An additional set of coefficients are introduced that give the margin wiggle room in each dimension. These coefficients are sometimes called slack variables. This increases the complexity of the model as there are more parameters for the model to fit to the data to provide this complexity.

A tuning parameter is introduced called simply C that defines the magnitude of the wiggle allowed across all dimensions. The C parameters defines the amount of violation of the margin allowed. A C=0 is no violation and we are back to the inflexible Maximal-Margin Classifier described above. The larger the value of C the more violations of the hyperplane are permitted.

During the learning of the hyperplane from data, all training instances that lie within the distance of the margin will affect the placement of the hyperplane and are referred to as support vectors. And as C affects the number of instances that are allowed to fall within the margin, C influences the number of support vectors used by the model.

The smaller the value of C, the more sensitive the algorithm is to the training data (higher variance and lower bias).
The larger the value of C, the less sensitive the algorithm is to the training data (lower variance and higher bias).

Support Vector Machines (Kernels)

The SVM algorithm is implemented in practice using a kernel.

The learning of the hyperplane in linear SVM is done by transforming the problem using some linear algebra, which is out of the scope of this introduction to SVM.

A powerful insight is that the linear SVM can be rephrased using the inner product of any two given observations, rather than the observations themselves. The inner product between two vectors is the sum of the multiplication of each pair of input values.

For example, the inner product of the vectors [2, 3] and [5, 6] is 2*5 + 3*6 or 28.
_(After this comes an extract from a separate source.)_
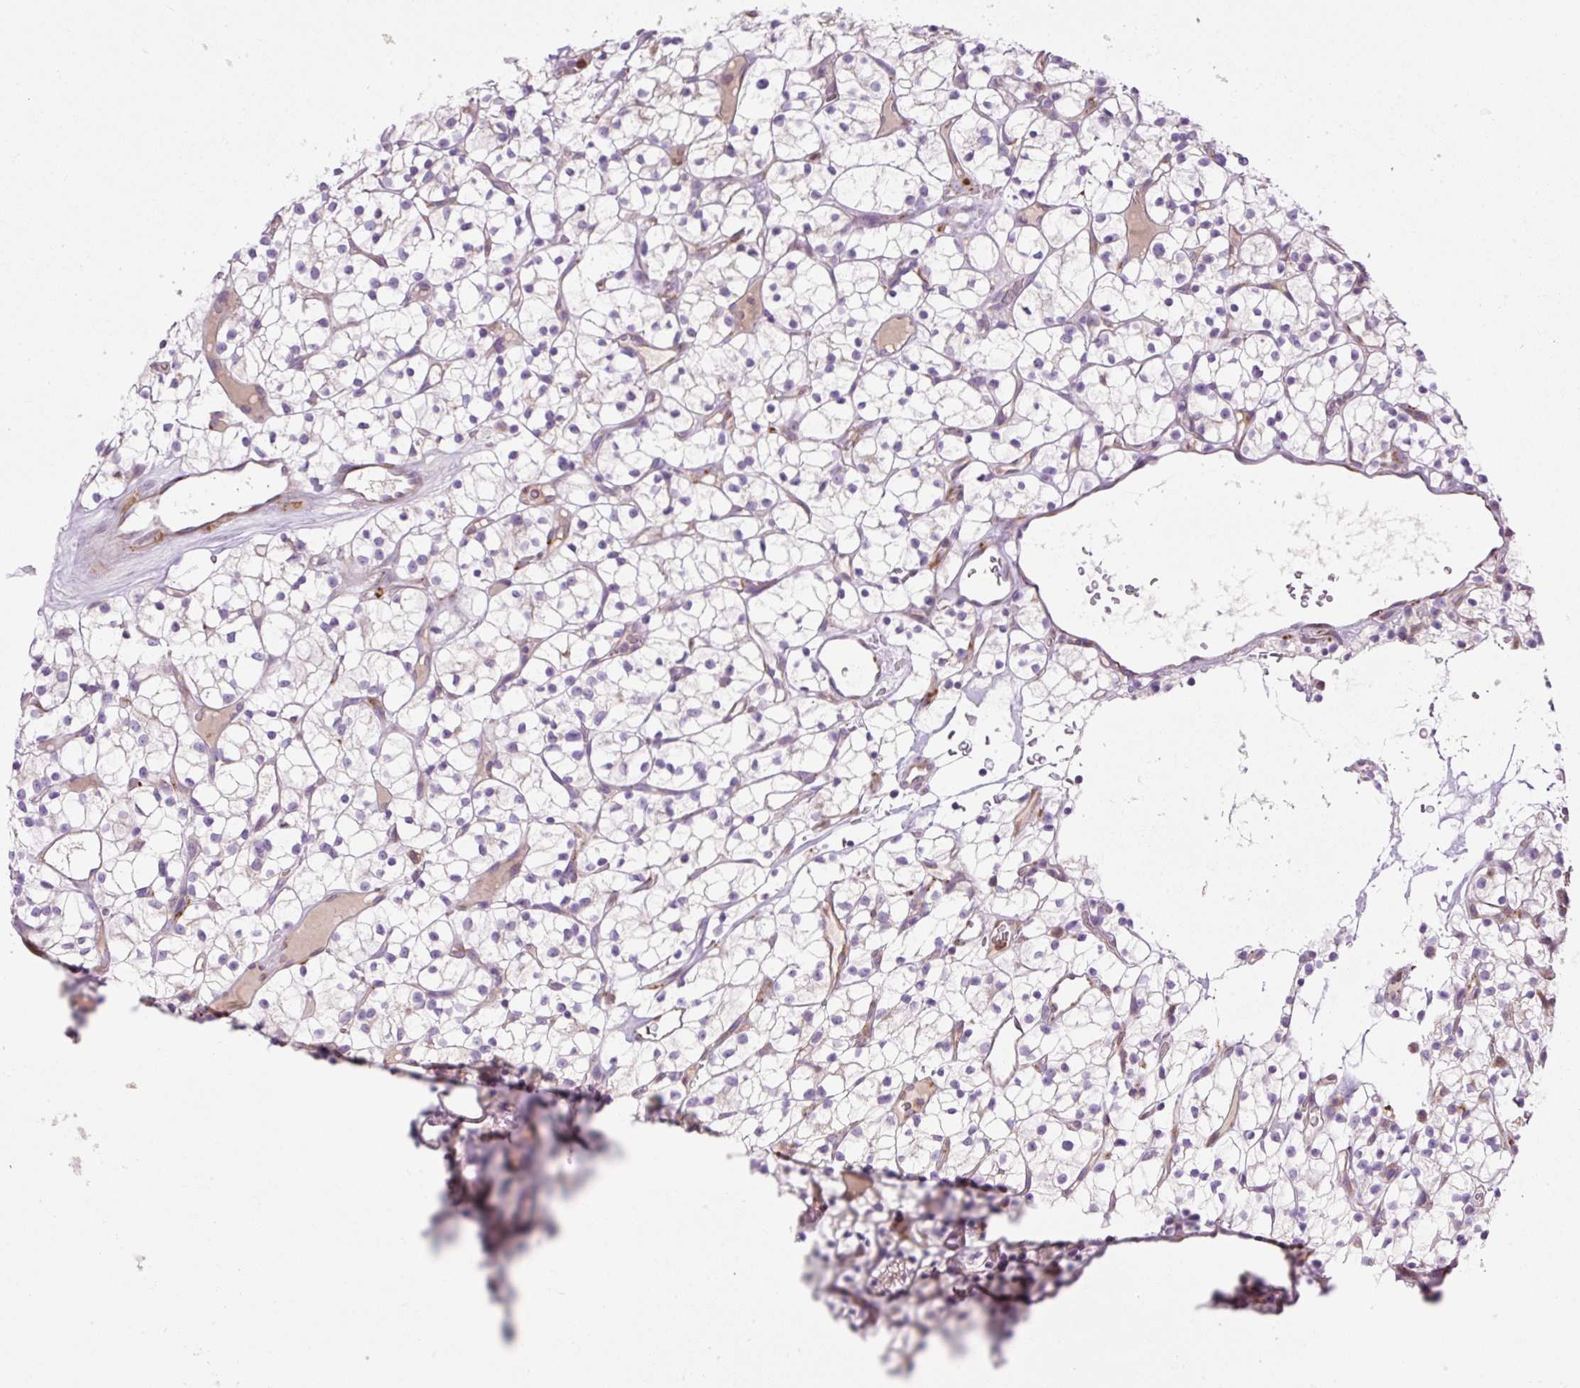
{"staining": {"intensity": "negative", "quantity": "none", "location": "none"}, "tissue": "renal cancer", "cell_type": "Tumor cells", "image_type": "cancer", "snomed": [{"axis": "morphology", "description": "Adenocarcinoma, NOS"}, {"axis": "topography", "description": "Kidney"}], "caption": "This is an immunohistochemistry (IHC) histopathology image of human renal cancer. There is no staining in tumor cells.", "gene": "POFUT1", "patient": {"sex": "female", "age": 64}}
The equation for making a prediction for a new input using the dot product between the input (x) and each support vector (xi) is calculated as follows:

f(x) = B0 + sum(ai * (x,xi))

This is an equation that involves calculating the inner products of a new input vector (x) with all support vectors in training data. The coefficients B0 and ai (for each input) must be estimated from the training data by the learning algorithm.

Polynomial Kernel SVM

Instead of the dot-product, we can use a polynomial kernel, for example:

K(x,xi) = 1 + sum(x * xi)^d

Where the degree of the polynomial must be specified by hand to the learning algorithm. When d=1 this is the same as the linear kernel. The polynomial kernel allows for curved lines in the input space.

Radial Kernel SVM

Finally, we can also have a more complex radial kernel. For example:

K(x,xi) = exp(-gamma * sum((x – xi^2))

Where gamma is a parameter that must be specified to the learning algorithm. A good default value for gamma is 0.1, where gamma is often 0 < gamma < 1. The radial kernel is very local and can create complex regions within the feature space, like closed polygons in two-dimensional space.

How to Learn a SVM Model

The SVM model needs to be solved using an optimization procedure.

You can use a numerical optimization procedure to search for the coefficients of the hyperplane. This is inefficient and is not the approach used in widely used SVM implementations like stochastic gradient descent

Data Preparation for SVM

This section lists some suggestions for how to best prepare your training data when learning an SVM model.

Numerical Inputs: SVM assumes that your inputs are numeric. If you have categorical inputs you may need to covert them to binary dummy variables (one variable for each category).

Binary Classification: Basic SVM as described in this post is intended for binary (two-class) classification problems. Although, extensions have been developed for regression and multi-class classification.